Barr was Rickis’ first friend in Farmington when Rickis moved to town when he was 10 years old.

“He was the one who would say, ‘Sit with me on the bus, let’s hang out after school,’” Rickis said. “My mom considers him second son. We grew up a lot together. We looked at colleges together.”

Hunter said Barr would be one of the first people to volunteer to help someone move or use his HVAC expertise to help a homeowner, charging them only for parts but not the labor.

“He was genuinely a good kid,” Hunter said, adding Barr fit in naturally with the culture at Tunxis Hose, which, yes, entails serving as firefighters above all else.

Hunter, however, added, that Tunxis engenders a family atmosphere where the 40-plus members frequently get together and socialize as well. Young men and women in their 20s easily mix with firefighters decades their senior, Hunter said.

Barr was “an old soul,” Hunter said.

At a time when, at least until before the pandemic, young people were fleeing Connecticut, Barr purchased a house in Burlington, just over the Farmington line, Hunter said.

“You don’t see many kids that age laying down roots, and certainly not in this area,” Hunter said.

“He had friends everywhere, including social clubs in New Britain. He had all these pockets of friends we never even knew about. It wasn’t just Dave from Tunxis Hose. He belonged to motorcycle clubs; he was everywhere. At 24, he was joining social clubs. He was Boomer stuck in a millennial’s body.”
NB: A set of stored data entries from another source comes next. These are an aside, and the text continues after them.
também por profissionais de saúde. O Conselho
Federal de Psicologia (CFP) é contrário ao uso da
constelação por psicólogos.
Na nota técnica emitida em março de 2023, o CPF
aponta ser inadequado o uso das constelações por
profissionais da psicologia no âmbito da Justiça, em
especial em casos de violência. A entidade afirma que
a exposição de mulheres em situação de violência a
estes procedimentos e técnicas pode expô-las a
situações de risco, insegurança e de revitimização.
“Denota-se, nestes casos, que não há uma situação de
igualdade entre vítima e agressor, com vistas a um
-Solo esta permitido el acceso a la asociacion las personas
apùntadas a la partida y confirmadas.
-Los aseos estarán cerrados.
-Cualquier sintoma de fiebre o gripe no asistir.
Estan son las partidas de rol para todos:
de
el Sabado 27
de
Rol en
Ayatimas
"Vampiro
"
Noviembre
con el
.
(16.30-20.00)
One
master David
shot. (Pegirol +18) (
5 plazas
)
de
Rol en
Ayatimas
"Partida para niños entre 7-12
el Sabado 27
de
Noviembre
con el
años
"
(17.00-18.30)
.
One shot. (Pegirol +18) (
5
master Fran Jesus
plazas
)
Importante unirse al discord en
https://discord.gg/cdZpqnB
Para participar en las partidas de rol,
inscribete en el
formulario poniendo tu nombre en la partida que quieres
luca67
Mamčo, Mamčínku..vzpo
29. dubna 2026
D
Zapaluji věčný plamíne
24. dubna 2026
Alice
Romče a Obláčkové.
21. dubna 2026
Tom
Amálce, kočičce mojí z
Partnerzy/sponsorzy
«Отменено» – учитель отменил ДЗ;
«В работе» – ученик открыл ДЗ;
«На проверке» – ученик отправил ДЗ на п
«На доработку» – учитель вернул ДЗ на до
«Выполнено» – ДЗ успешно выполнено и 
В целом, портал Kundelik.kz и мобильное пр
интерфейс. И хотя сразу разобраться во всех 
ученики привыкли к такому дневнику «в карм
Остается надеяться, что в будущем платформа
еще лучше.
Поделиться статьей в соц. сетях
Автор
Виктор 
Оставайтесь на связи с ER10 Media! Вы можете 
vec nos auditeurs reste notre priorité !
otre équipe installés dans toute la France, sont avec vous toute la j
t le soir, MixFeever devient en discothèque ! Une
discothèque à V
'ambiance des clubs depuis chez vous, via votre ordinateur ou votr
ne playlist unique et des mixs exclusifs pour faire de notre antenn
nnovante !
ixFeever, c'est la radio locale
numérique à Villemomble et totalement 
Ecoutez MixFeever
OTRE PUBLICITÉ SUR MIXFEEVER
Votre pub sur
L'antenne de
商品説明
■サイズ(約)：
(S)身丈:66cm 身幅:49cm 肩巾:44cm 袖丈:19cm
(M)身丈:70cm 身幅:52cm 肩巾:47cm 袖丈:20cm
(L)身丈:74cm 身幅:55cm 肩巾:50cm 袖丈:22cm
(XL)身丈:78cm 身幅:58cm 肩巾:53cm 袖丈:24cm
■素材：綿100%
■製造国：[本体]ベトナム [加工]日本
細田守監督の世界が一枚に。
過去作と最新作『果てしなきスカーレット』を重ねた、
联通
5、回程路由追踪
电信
Perhaps the only thing he loved as much as his friends and being a firefighter was riding motorcycles.

“He’s loved bikes since little kid, and he always liked Harleys,” Hunter said. “He was an up and comer. He was young but ambitious; he had a lot of accomplishments ahead of him. It’s too bad.”

David Barr graduated from E.C. Goodwin Technical School in New Britain in 2014. He became a full-time firefighter in 2015 and was named Rookie of the Year in 2016, according to his obituary.

He also became an EMT in 2016 and earned several awards for his service. He was elected rescue lieutenant in 2018, according to his obituary.

His obituary says he is survived by his sister Stephanie Rose Barr, parents Frank Barr and Chris Rzewnicki, grandparents Robert and Madelyn Rzewnicki, David Barr, aunt and uncles Jessica Barr, Jennifer and Dennis Stapell, Jeff and Betty Rzewnicki, cousins Matt and Tim Stapell, Tony, Angela, and Cela Rzewnicki.